Selected extract »
Generating a GNOME library using gir crate

In this tutorial, we’ll see how to generate a GNOME library using the gir crate. A few things to note first:

A little explanation about those requirements: the gir crate needs .gir files to generate the library API. You can generally find them alongside the library header files (as you can see here for example, look for “.gir”).

The .gir files “describes” the library API (objects, arguments, even ownership!). This is where the gir crate comes in: it reads those .gir files and generates the Rust crates from them. You can learn more about the GIR format here.

A little note about the .gir files: it often happens that they are invalid (missing or invalid annotations for example). We have a small script to fix the .gir files we’re using (and only them!) available in the gir-files repository. You can run it like this (at the same level of the .gir files you want to patch):

> sh fix.sh

All gtk-rs generated crates come in two parts: the sys part which contains all the C functions and types definitions (direct mapping, everything is unsafe) and the “high-level” part which contains the nice, completely safe and idiomatic Rust API on top of the sys part.

Task A » In the gir crate tutorial, update the passage that begins at "Generating a GNOME" and stops after "GIR format here.", swapping "API" for "interface".
Task B » Condense the paragraph of the gir crate tutorial starting "A little note about the .gir files" into a short bulleted list that keeps its main facts.
The records come from a different source than the gir crate tutorial.

Data excerpts »
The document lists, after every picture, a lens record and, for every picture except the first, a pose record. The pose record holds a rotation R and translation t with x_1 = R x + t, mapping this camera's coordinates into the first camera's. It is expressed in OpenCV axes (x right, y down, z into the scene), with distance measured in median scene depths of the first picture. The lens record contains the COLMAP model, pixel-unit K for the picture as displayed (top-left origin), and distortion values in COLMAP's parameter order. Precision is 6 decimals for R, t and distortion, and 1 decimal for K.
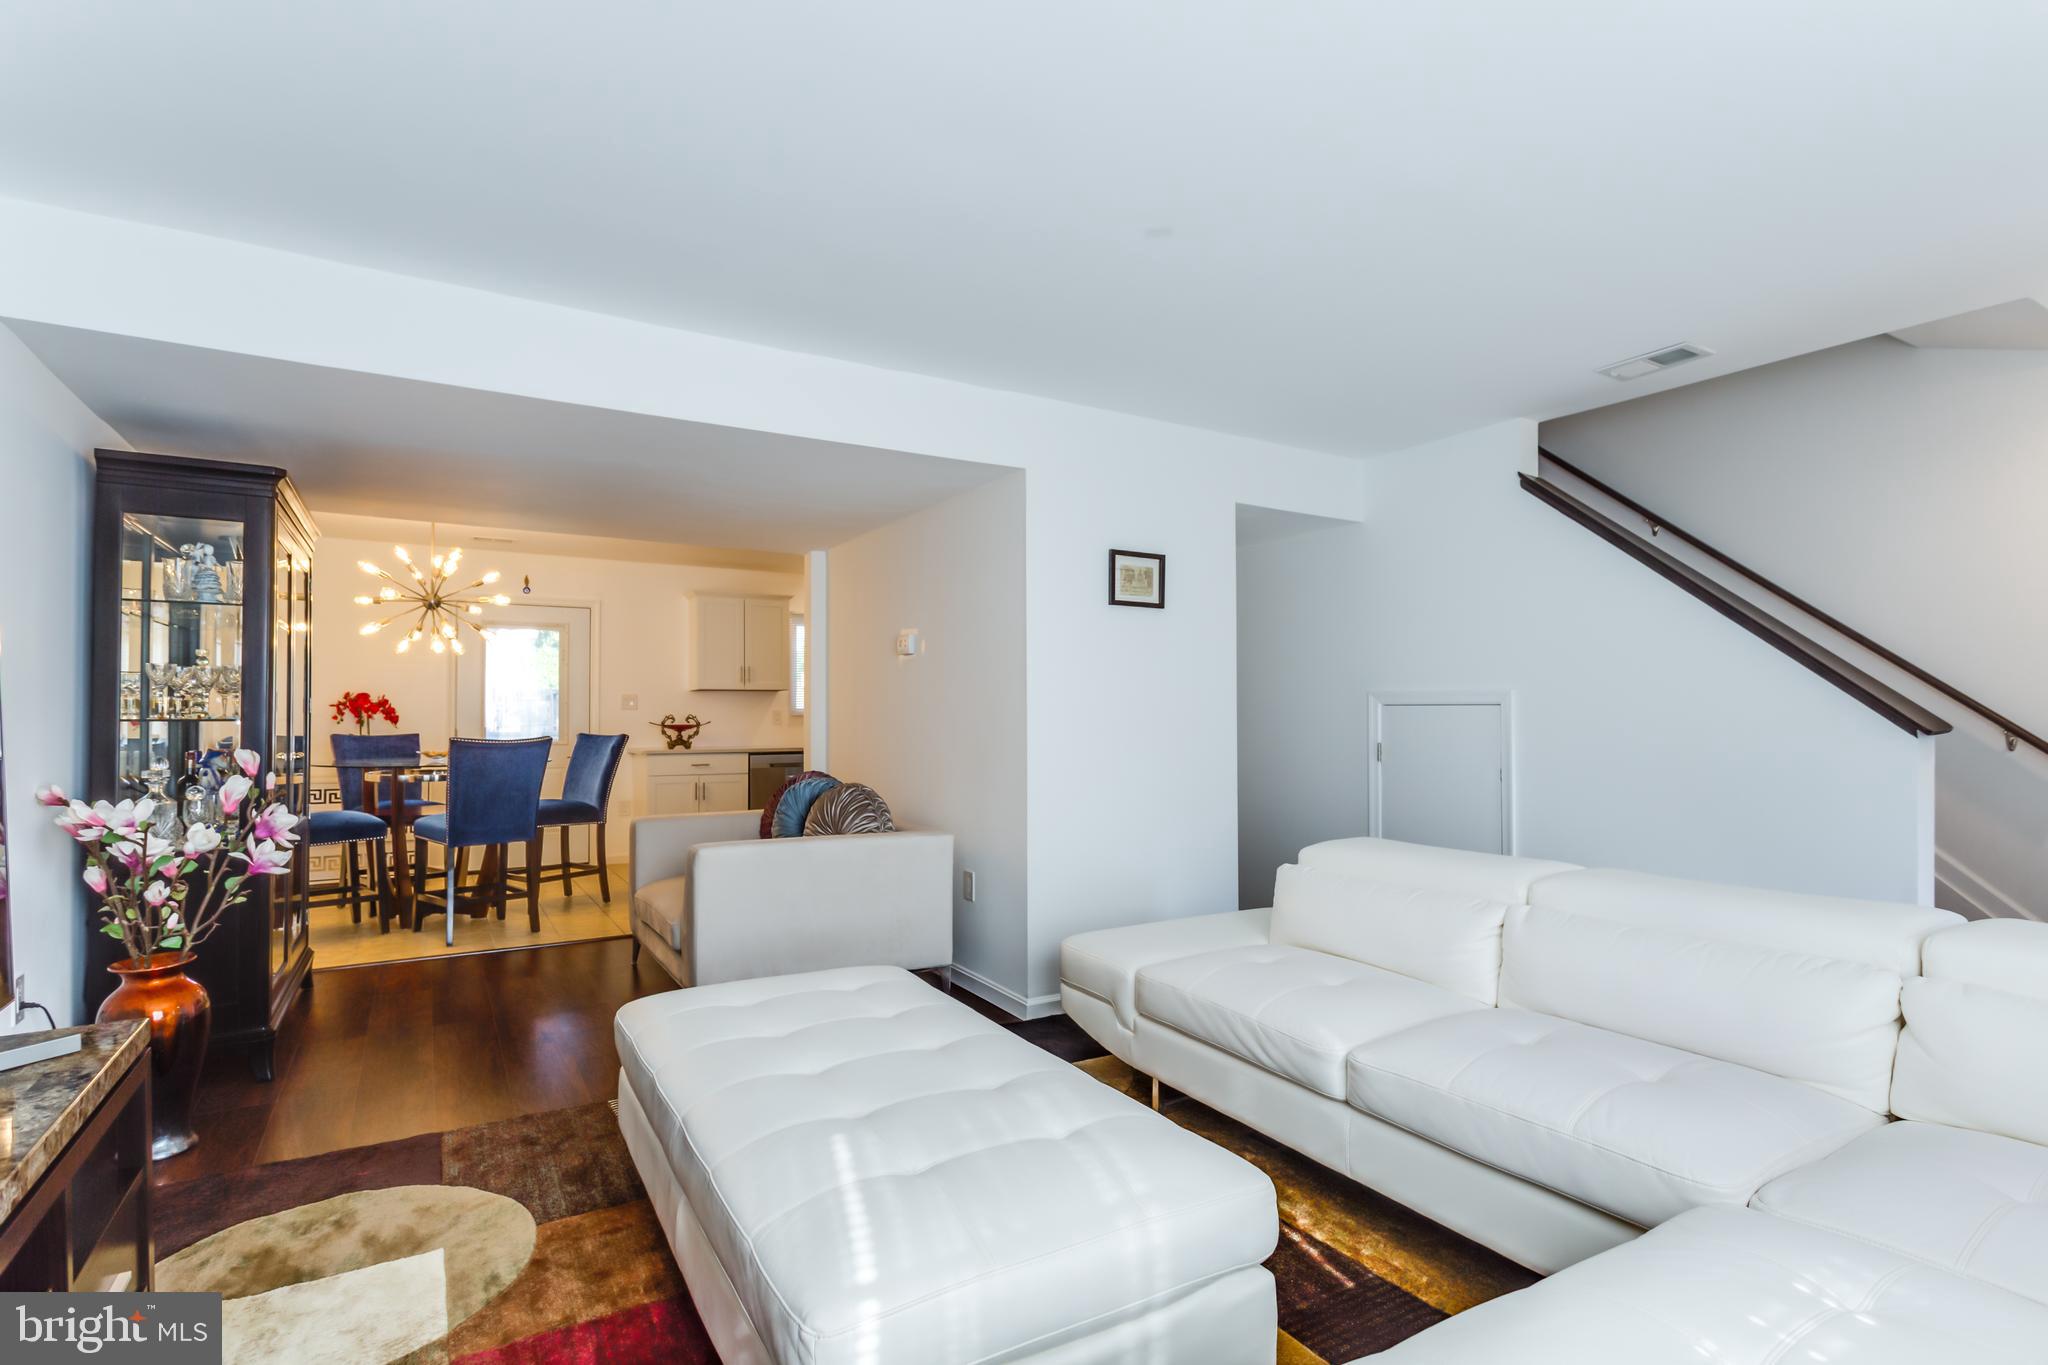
lens RADIAL K [[980.2, 0, 1045.4], [0, 980.2, 696.5], [0, 0, 1]] dist [0.001236, -0.000031]
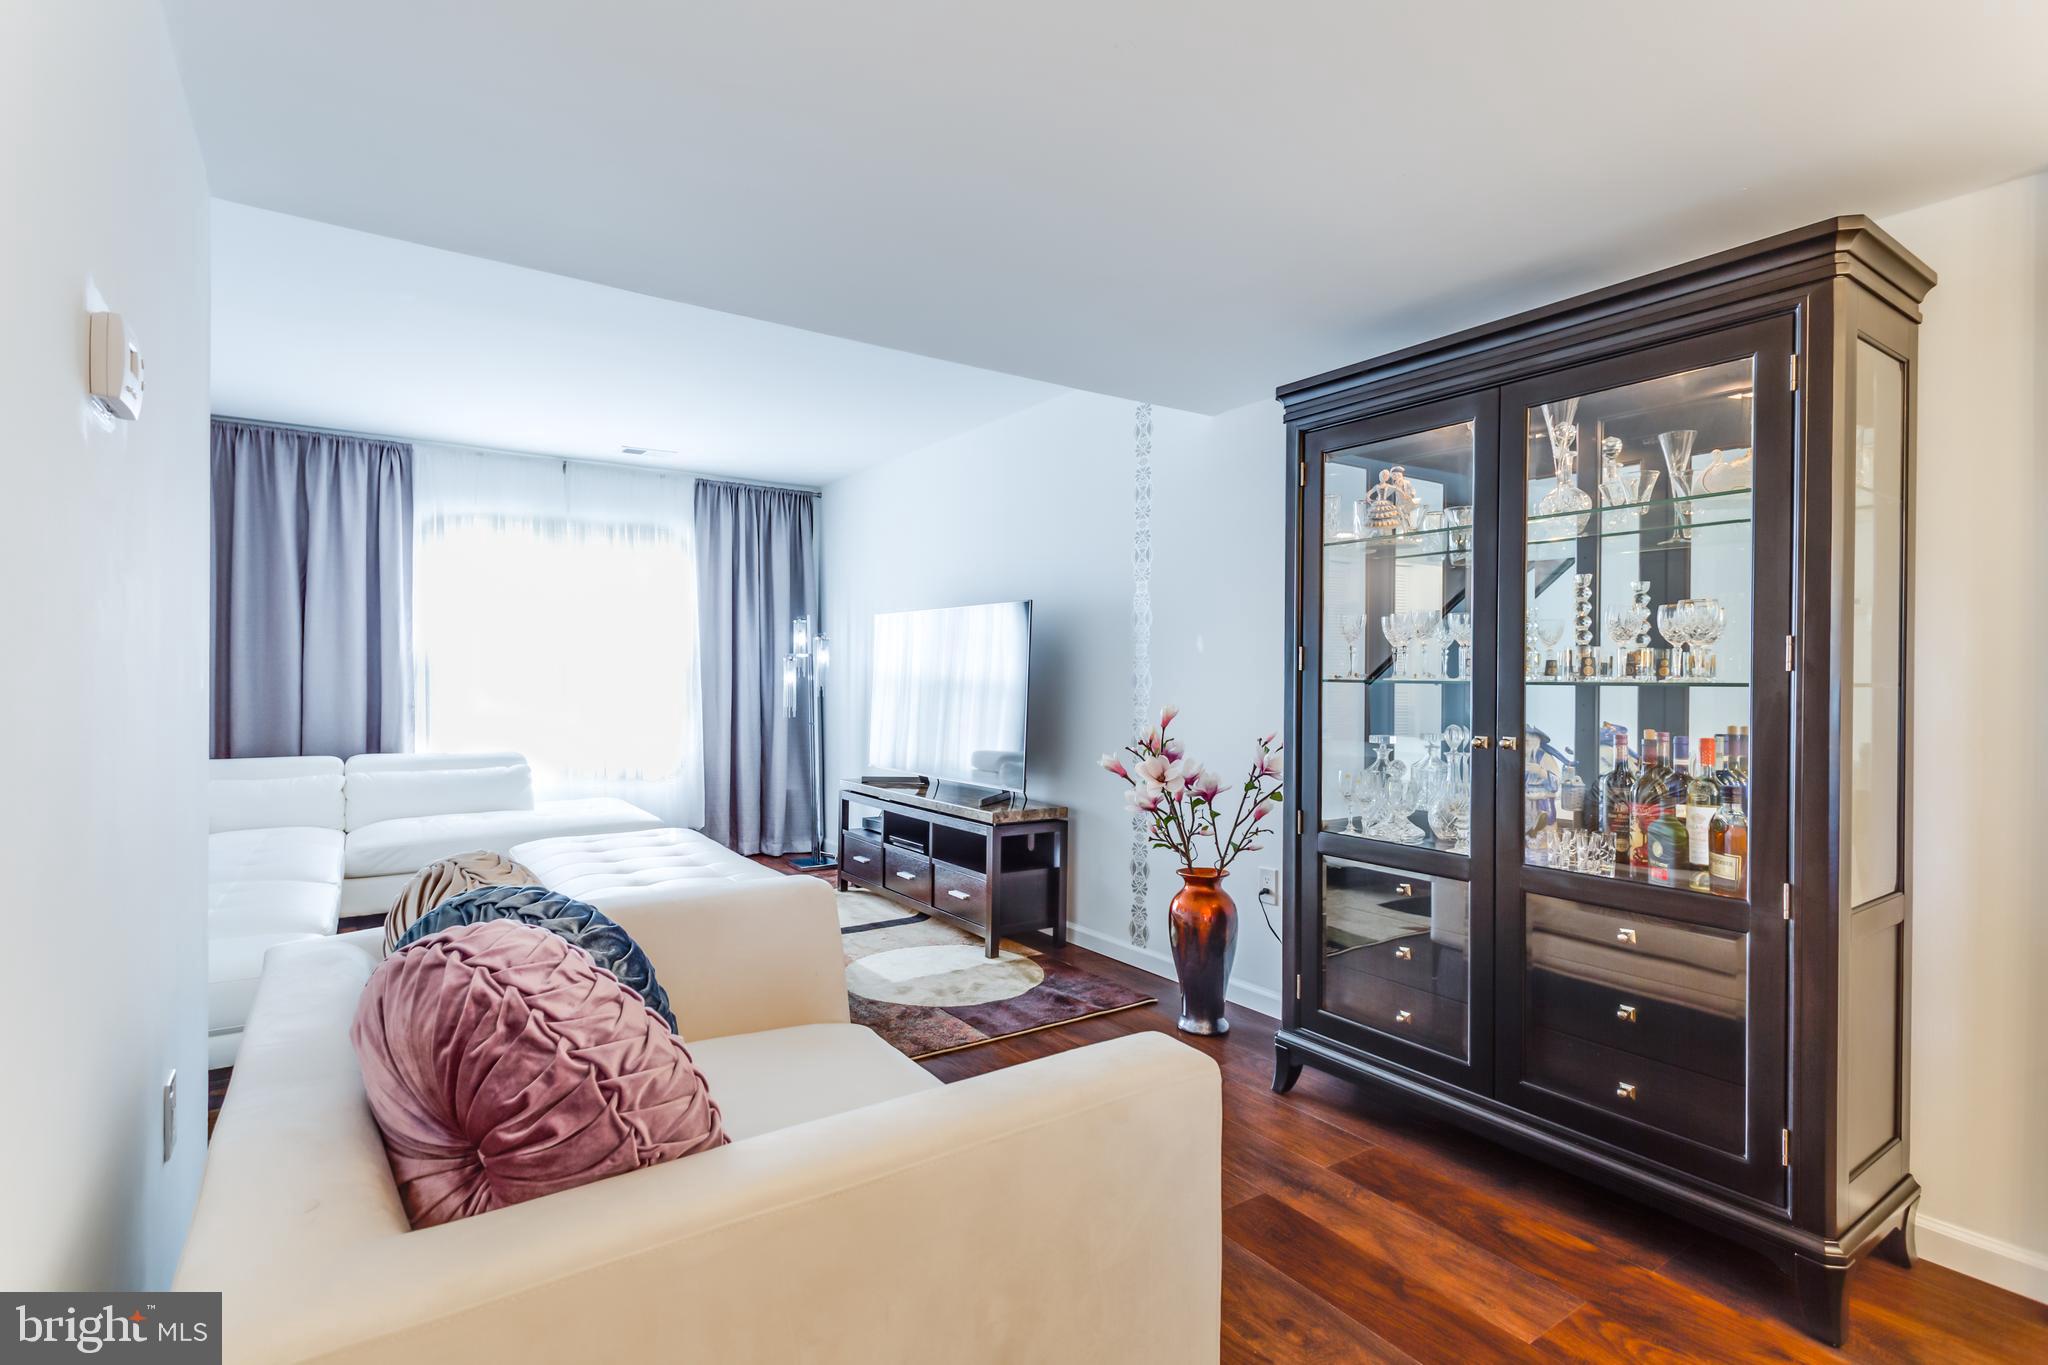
lens RADIAL K [[981.8, 0, 1023.4], [0, 981.8, 666.2], [0, 0, 1]] dist [0.000747, -0.000468]
pose [[-0.999351, -0.008370, -0.035032, -0.290798], [-0.007353, 0.999551, -0.029047, 0.021485], [0.035260, -0.028771, -0.998964, 1.030635]]
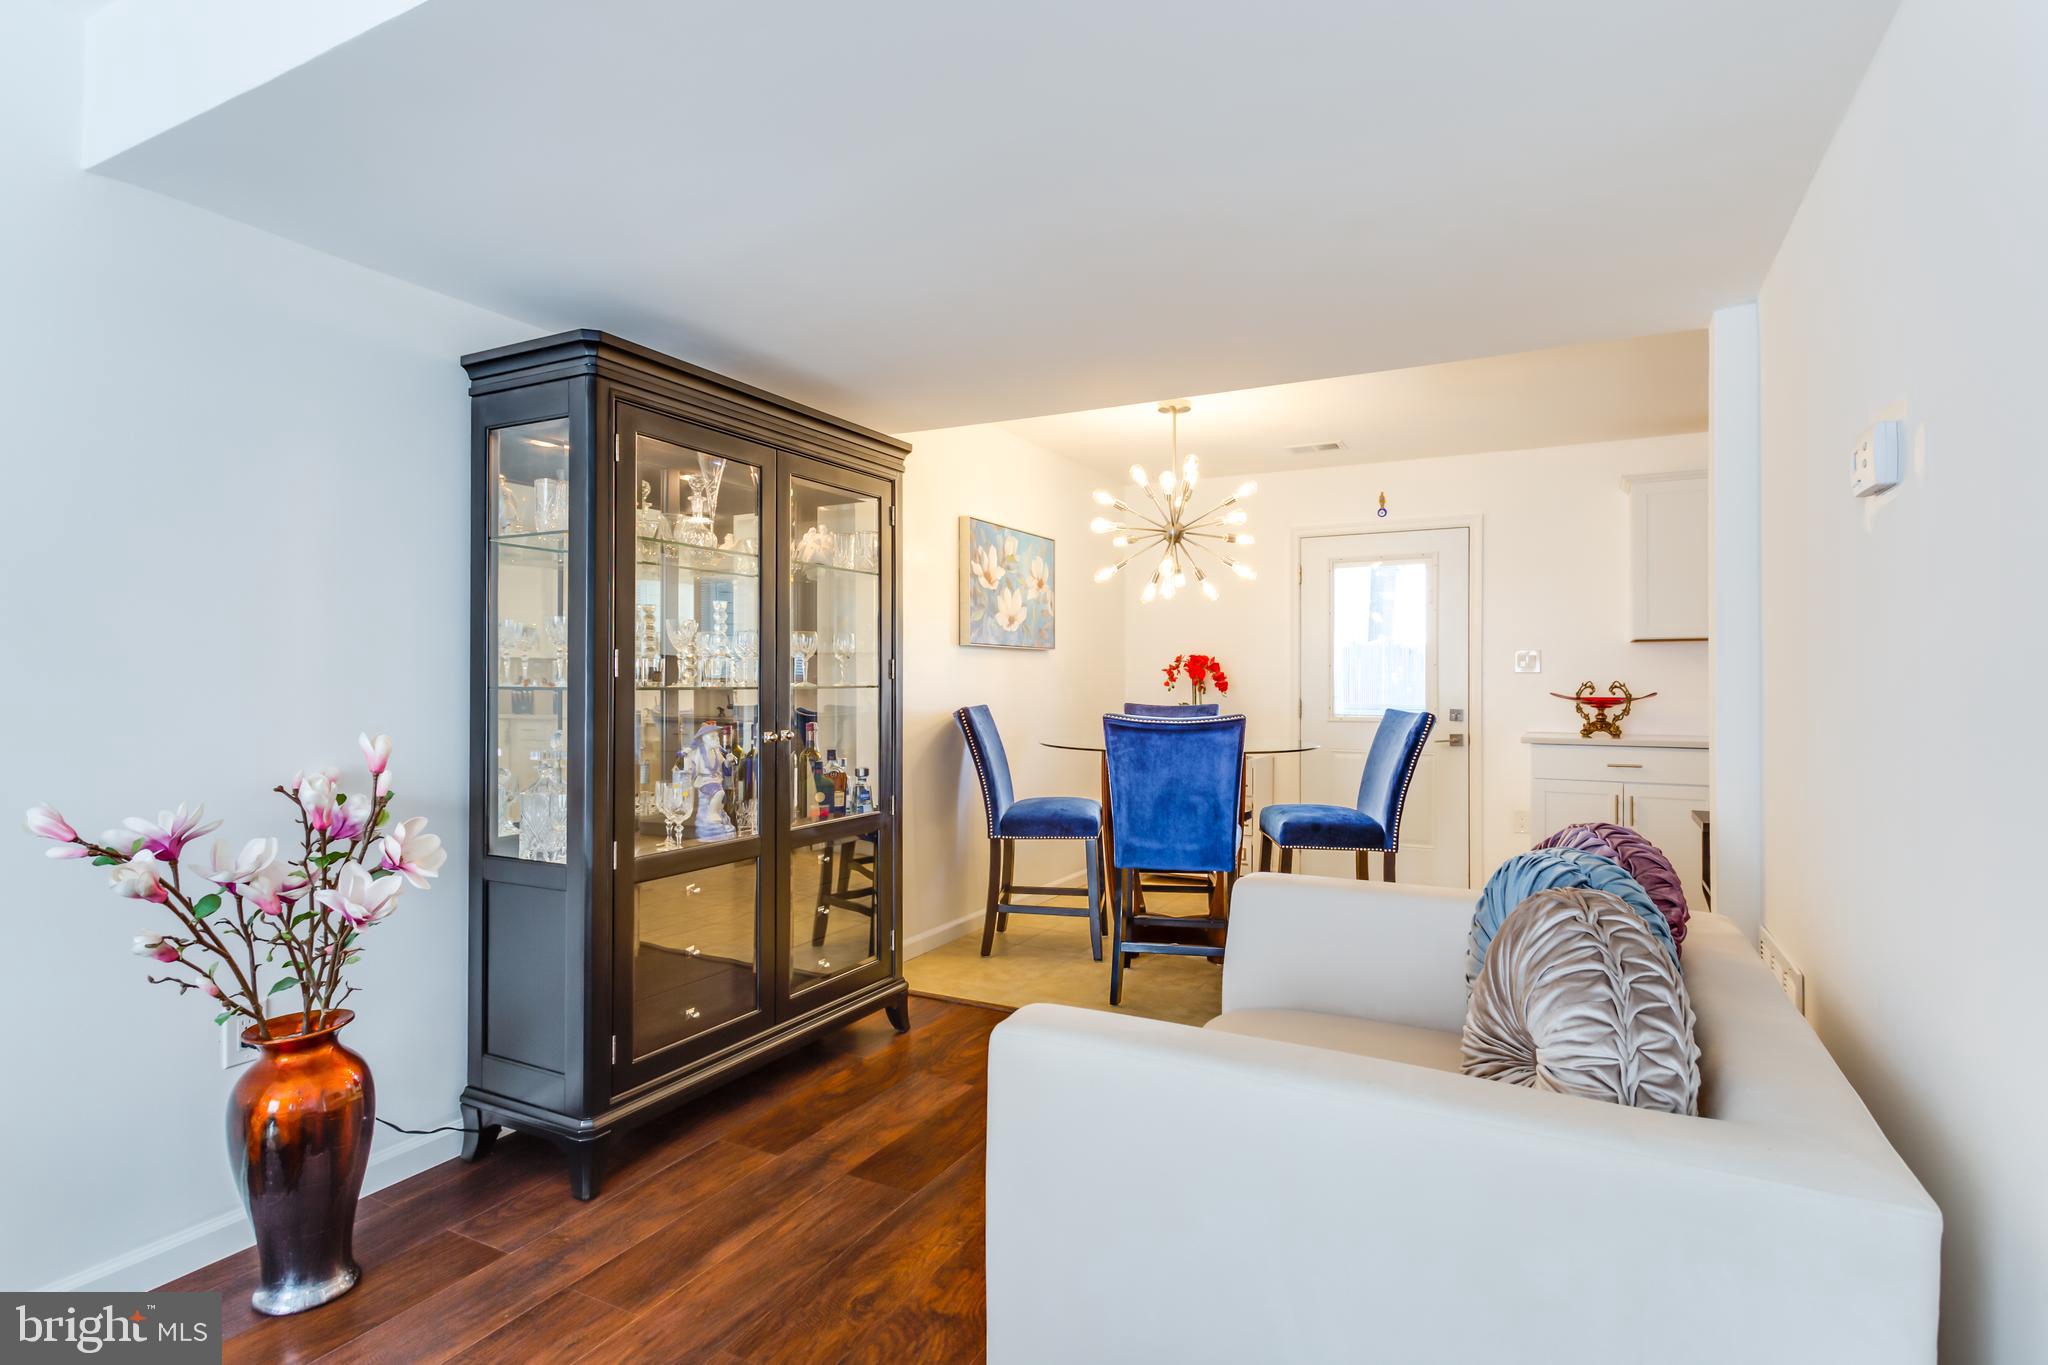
lens RADIAL K [[1014.0, 0, 1027.4], [0, 1014.0, 679.8], [0, 0, 1]] dist [0.014914, -0.000392]
pose [[0.496055, -0.000295, -0.868291, 0.002534], [0.015675, 0.999840, 0.008615, 0.008888], [0.868150, -0.017884, 0.495980, 0.503402]]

Exercise result A »
Generating a GNOME library using gir crate

In this tutorial, we’ll see how to generate a GNOME library using the gir crate. A few things to note first:

A little explanation about those requirements: the gir crate needs .gir files to generate the library interface. You can generally find them alongside the library header files (as you can see here for example, look for “.gir”).

The .gir files “describes” the library interface (objects, arguments, even ownership!). This is where the gir crate comes in: it reads those .gir files and generates the Rust crates from them. You can learn more about the GIR format here.

Exercise result B »
- .gir files are often invalid, for example because of missing or invalid annotations.
- A small script in the gir-files repository fixes the .gir files in use, and only those.
- Run it with "sh fix.sh" at the same level as the .gir files to patch.